Exercise objective
Reproduce all entries word for word.

Data supplied

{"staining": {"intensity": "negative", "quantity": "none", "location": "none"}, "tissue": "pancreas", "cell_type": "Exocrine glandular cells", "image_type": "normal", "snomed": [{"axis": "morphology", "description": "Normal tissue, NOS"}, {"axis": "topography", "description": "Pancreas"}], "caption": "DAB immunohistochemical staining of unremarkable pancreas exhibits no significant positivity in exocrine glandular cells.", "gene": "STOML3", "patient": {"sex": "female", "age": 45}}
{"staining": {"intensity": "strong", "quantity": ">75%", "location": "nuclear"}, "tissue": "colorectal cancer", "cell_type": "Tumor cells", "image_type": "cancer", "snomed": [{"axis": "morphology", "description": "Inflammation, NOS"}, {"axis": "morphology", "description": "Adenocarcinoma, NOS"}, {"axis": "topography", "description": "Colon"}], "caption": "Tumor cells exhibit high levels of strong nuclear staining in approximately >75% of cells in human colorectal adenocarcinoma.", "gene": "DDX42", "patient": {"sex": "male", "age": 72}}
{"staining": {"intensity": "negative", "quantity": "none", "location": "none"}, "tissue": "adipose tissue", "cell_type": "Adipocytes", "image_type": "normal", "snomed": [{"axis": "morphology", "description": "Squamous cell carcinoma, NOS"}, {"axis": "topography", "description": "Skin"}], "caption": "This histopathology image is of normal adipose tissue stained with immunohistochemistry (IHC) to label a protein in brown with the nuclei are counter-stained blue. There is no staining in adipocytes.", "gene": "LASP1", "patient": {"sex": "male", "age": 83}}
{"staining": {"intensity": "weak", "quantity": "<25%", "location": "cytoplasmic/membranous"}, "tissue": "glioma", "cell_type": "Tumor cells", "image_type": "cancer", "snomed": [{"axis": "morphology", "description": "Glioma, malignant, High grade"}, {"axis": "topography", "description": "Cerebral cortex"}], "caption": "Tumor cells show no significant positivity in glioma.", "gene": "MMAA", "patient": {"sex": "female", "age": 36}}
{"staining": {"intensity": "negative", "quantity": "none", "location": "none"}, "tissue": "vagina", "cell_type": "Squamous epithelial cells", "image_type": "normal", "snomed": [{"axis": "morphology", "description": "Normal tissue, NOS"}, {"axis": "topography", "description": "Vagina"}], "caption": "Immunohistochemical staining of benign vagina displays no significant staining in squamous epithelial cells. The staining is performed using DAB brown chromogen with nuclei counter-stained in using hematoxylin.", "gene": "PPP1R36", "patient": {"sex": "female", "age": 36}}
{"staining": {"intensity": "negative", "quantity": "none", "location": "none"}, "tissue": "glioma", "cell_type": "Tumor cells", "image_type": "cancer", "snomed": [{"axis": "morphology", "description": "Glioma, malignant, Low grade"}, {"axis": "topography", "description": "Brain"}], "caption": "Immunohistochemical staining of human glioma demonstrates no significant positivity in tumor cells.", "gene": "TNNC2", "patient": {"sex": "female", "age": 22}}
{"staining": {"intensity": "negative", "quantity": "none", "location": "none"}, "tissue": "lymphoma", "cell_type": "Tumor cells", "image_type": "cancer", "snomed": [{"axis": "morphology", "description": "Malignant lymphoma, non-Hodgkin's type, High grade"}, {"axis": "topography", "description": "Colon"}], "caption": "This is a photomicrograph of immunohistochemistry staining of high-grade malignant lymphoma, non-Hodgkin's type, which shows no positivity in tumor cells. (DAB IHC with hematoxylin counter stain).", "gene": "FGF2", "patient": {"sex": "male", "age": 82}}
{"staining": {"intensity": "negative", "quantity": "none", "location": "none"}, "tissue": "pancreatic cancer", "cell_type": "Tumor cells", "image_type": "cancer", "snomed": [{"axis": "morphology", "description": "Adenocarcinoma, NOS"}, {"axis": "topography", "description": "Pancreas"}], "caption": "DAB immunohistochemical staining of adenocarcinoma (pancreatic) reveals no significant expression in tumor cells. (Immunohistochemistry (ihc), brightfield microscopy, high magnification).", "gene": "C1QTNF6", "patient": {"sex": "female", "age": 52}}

Solution for this task
{"staining": {"intensity": "negative", "quantity": "none", "location": "none"}, "tissue": "pancreas", "cell_type": "Exocrine glandular cells", "image_type": "normal", "snomed": [{"axis": "morphology", "description": "Normal tissue, NOS"}, {"axis": "topography", "description": "Pancreas"}], "caption": "DAB immunohistochemical staining of unremarkable pancreas exhibits no significant positivity in exocrine glandular cells.", "gene": "STOML3", "patient": {"sex": "female", "age": 45}}
{"staining": {"intensity": "strong", "quantity": ">75%", "location": "nuclear"}, "tissue": "colorectal cancer", "cell_type": "Tumor cells", "image_type": "cancer", "snomed": [{"axis": "morphology", "description": "Inflammation, NOS"}, {"axis": "morphology", "description": "Adenocarcinoma, NOS"}, {"axis": "topography", "description": "Colon"}], "caption": "Tumor cells exhibit high levels of strong nuclear staining in approximately >75% of cells in human colorectal adenocarcinoma.", "gene": "DDX42", "patient": {"sex": "male", "age": 72}}
{"staining": {"intensity": "negative", "quantity": "none", "location": "none"}, "tissue": "adipose tissue", "cell_type": "Adipocytes", "image_type": "normal", "snomed": [{"axis": "morphology", "description": "Squamous cell carcinoma, NOS"}, {"axis": "topography", "description": "Skin"}], "caption": "This histopathology image is of normal adipose tissue stained with immunohistochemistry (IHC) to label a protein in brown with the nuclei are counter-stained blue. There is no staining in adipocytes.", "gene": "LASP1", "patient": {"sex": "male", "age": 83}}
{"staining": {"intensity": "weak", "quantity": "<25%", "location": "cytoplasmic/membranous"}, "tissue": "glioma", "cell_type": "Tumor cells", "image_type": "cancer", "snomed": [{"axis": "morphology", "description": "Glioma, malignant, High grade"}, {"axis": "topography", "description": "Cerebral cortex"}], "caption": "Tumor cells show no significant positivity in glioma.", "gene": "MMAA", "patient": {"sex": "female", "age": 36}}
{"staining": {"intensity": "negative", "quantity": "none", "location": "none"}, "tissue": "vagina", "cell_type": "Squamous epithelial cells", "image_type": "normal", "snomed": [{"axis": "morphology", "description": "Normal tissue, NOS"}, {"axis": "topography", "description": "Vagina"}], "caption": "Immunohistochemical staining of benign vagina displays no significant staining in squamous epithelial cells. The staining is performed using DAB brown chromogen with nuclei counter-stained in using hematoxylin.", "gene": "PPP1R36", "patient": {"sex": "female", "age": 36}}
{"staining": {"intensity": "negative", "quantity": "none", "location": "none"}, "tissue": "glioma", "cell_type": "Tumor cells", "image_type": "cancer", "snomed": [{"axis": "morphology", "description": "Glioma, malignant, Low grade"}, {"axis": "topography", "description": "Brain"}], "caption": "Immunohistochemical staining of human glioma demonstrates no significant positivity in tumor cells.", "gene": "TNNC2", "patient": {"sex": "female", "age": 22}}
{"staining": {"intensity": "negative", "quantity": "none", "location": "none"}, "tissue": "lymphoma", "cell_type": "Tumor cells", "image_type": "cancer", "snomed": [{"axis": "morphology", "description": "Malignant lymphoma, non-Hodgkin's type, High grade"}, {"axis": "topography", "description": "Colon"}], "caption": "This is a photomicrograph of immunohistochemistry staining of high-grade malignant lymphoma, non-Hodgkin's type, which shows no positivity in tumor cells. (DAB IHC with hematoxylin counter stain).", "gene": "FGF2", "patient": {"sex": "male", "age": 82}}
{"staining": {"intensity": "negative", "quantity": "none", "location": "none"}, "tissue": "pancreatic cancer", "cell_type": "Tumor cells", "image_type": "cancer", "snomed": [{"axis": "morphology", "description": "Adenocarcinoma, NOS"}, {"axis": "topography", "description": "Pancreas"}], "caption": "DAB immunohistochemical staining of adenocarcinoma (pancreatic) reveals no significant expression in tumor cells. (Immunohistochemistry (ihc), brightfield microscopy, high magnification).", "gene": "C1QTNF6", "patient": {"sex": "female", "age": 52}}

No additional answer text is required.